Et cela d’autant plus que, selon plusieurs estimations, l’impact économique positif des accords bilatéraux devrait permettre la création de milliers de nouveaux postes de travail.

Du côté d’economiesuisse, on considère surtout les aspects positifs de la libre circulation des personnes. La possibilité, notamment, de trouver plus facilement du personnel qualifié à l’étranger.

«Actuellement, précise Gregor Kündig, membre de la direction de l’organisation patronale, il faut suivre une procédure compliquée pour obtenir un permis de travail. Et souvent, les demandes restent dans l’incertitude durant des mois.»

Un marché peu attractif

Les syndicats, au contraire, soulignent que le marché du travail helvétique n’est pas particulièrement attractif pour la main d’œuvre des pays voisins. Et pour cause: l’horaire de travail est parmi les plus longs en Europe et le rapport entre le salaire et le coût de la vie n’est pas particulièrement favorable.

«Nos préoccupations, affirme Jean-Claude Prince, secrétaire de l’Union syndicale suisse, concernent plutôt les mesures d’accompagnement prévues par le gouvernement.»

Ces mesures doivent permettre de lutter contre les possibles effets négatifs de la libre circulation – tels que le dumping salarial ou une péjoration des conditions de travail. «Nous attendons avec impatience de connaître la portée de ces mesures», conclut Jean-Claude Prince.

Un risque pour les médecins

En fait, certaines professions libérales pourraient être les plus touchées. Jusqu’à présent, cependant, on note de l’intérêt uniquement parmi les 3400 médecins et dentistes de l’UE déjà résidents en Suisse, et actifs essentiellement dans les hôpitaux.

Depuis un peu plus d’un mois, quelque 150 demandes de reconnaissance de diplômes ont été présentées à l’Office fédérale de la santé publique. Ces demandes représenteraient le premier pas pour obtenir ensuite des autorités cantonales l’autorisation d’ouvrir un cabinet médical.

Pression sur les coûts de la santé

De tels chiffres soulèvent une certaine préoccupation dans ce secteur qui ne réussit pas à contenir ses coûts. Pour l’assurance maladie, l’ouverture d’un nouveau cabinet se traduit, en moyenne, en une charge supplémentaire d’environ un demi-million de francs.

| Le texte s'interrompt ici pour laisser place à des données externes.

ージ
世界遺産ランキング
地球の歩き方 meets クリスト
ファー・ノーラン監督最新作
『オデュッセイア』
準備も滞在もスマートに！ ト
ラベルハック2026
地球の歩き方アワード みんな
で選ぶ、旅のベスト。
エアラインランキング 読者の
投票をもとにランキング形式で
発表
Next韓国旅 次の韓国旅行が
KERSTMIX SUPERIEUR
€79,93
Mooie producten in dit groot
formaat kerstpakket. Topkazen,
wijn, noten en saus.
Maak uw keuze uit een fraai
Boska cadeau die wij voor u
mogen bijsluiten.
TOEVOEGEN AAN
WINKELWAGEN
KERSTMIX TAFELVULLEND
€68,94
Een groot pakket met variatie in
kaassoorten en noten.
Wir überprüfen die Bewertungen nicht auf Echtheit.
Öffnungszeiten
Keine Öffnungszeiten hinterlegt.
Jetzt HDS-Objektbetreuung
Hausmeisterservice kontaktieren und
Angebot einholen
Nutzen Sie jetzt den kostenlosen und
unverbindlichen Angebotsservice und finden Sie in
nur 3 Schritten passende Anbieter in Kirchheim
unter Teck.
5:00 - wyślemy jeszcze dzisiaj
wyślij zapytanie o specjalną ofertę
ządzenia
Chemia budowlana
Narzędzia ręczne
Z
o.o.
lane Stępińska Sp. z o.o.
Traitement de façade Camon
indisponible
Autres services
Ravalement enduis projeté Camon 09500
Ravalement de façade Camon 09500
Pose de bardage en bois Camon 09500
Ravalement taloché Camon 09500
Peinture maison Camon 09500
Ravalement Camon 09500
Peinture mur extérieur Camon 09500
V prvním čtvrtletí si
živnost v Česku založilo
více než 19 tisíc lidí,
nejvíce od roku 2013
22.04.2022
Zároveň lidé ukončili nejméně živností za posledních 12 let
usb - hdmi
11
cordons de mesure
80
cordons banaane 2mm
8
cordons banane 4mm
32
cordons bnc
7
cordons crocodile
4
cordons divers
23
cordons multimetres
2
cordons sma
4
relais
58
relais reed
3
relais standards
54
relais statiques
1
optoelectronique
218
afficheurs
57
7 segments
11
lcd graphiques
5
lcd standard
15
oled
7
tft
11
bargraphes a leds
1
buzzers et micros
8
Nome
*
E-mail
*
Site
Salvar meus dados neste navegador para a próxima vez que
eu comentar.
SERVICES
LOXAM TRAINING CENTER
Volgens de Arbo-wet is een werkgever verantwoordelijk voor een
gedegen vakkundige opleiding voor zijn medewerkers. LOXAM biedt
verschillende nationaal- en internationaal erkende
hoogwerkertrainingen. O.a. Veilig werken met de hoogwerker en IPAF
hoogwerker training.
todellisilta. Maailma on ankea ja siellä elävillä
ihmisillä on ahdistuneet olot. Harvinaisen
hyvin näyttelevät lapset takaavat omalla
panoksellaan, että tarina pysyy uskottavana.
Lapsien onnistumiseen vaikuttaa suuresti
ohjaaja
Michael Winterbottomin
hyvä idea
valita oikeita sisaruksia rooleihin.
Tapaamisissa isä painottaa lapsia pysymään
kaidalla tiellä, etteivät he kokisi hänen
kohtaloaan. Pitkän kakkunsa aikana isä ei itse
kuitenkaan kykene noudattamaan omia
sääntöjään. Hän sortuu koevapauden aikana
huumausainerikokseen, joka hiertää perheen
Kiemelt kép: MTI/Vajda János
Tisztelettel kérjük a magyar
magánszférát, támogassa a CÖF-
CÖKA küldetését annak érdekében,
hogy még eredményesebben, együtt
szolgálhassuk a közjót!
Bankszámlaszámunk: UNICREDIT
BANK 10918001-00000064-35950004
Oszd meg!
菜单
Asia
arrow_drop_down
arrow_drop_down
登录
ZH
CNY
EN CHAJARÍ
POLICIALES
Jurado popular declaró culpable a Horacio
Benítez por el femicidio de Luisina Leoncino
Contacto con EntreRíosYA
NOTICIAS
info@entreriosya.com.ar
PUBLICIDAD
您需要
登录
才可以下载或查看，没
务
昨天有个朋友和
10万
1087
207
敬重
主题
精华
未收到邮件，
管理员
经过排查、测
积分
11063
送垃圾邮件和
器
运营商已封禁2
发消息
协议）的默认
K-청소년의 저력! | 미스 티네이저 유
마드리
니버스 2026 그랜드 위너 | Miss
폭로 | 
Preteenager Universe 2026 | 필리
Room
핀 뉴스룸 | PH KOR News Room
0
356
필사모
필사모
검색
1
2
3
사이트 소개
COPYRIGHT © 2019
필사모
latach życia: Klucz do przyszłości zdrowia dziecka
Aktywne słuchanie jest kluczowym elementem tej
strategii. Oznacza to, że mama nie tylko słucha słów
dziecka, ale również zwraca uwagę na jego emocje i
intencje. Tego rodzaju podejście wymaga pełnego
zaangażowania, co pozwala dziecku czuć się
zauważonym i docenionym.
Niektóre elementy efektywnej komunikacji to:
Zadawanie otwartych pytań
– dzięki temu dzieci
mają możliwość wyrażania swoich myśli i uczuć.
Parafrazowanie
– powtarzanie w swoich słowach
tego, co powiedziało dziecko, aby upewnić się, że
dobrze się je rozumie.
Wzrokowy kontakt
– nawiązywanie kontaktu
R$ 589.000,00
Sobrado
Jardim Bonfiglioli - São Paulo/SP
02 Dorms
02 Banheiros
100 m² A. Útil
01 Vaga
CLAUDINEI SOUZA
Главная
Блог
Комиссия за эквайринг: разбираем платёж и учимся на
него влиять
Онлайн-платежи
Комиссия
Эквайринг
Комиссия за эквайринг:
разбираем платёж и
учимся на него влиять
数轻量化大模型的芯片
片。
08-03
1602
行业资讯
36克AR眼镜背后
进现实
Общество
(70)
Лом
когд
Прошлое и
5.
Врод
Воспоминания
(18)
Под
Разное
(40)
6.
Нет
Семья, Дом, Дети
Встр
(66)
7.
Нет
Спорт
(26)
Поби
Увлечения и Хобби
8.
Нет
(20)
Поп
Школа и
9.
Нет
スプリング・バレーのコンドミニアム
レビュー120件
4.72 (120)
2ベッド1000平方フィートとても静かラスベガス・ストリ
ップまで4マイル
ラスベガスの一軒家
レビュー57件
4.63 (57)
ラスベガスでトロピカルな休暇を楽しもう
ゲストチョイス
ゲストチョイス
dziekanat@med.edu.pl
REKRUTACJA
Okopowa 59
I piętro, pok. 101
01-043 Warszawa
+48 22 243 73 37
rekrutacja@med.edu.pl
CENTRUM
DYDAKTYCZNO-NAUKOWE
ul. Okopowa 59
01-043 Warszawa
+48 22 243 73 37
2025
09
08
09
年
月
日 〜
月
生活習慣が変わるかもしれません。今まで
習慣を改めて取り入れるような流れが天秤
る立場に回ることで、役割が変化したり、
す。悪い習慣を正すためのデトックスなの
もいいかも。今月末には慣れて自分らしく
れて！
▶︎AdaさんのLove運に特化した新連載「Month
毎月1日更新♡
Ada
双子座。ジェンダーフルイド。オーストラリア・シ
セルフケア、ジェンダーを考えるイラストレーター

Selon Christoph Hänggeli, représentant de l’association des médecins FMH, quelques centaines, et non quelques milliers, de médecins de l’UE essayeront probablement d’ouvrir un cabinet en Suisse dans les prochaines années.

Mais cette augmentation n’est pas anodine. Jusqu’à présent, seuls 300 nouveaux cabinets ouvraient chaque année dans l’ensemble du pays.

Un cas isolé

Cependant, le problème posé par les médecins reste isolé. Et cela même au sein des professions libérales, dont beaucoup sont soumises à des réglementations, à des disciplines, qui varient trop d’un pays à l’autre.

Un exemple: le cas des avocats. Aujourd’hui encore, il existe des obstacles cantonaux qui freinent leur mobilité. Et cela au sein même de la Suisse.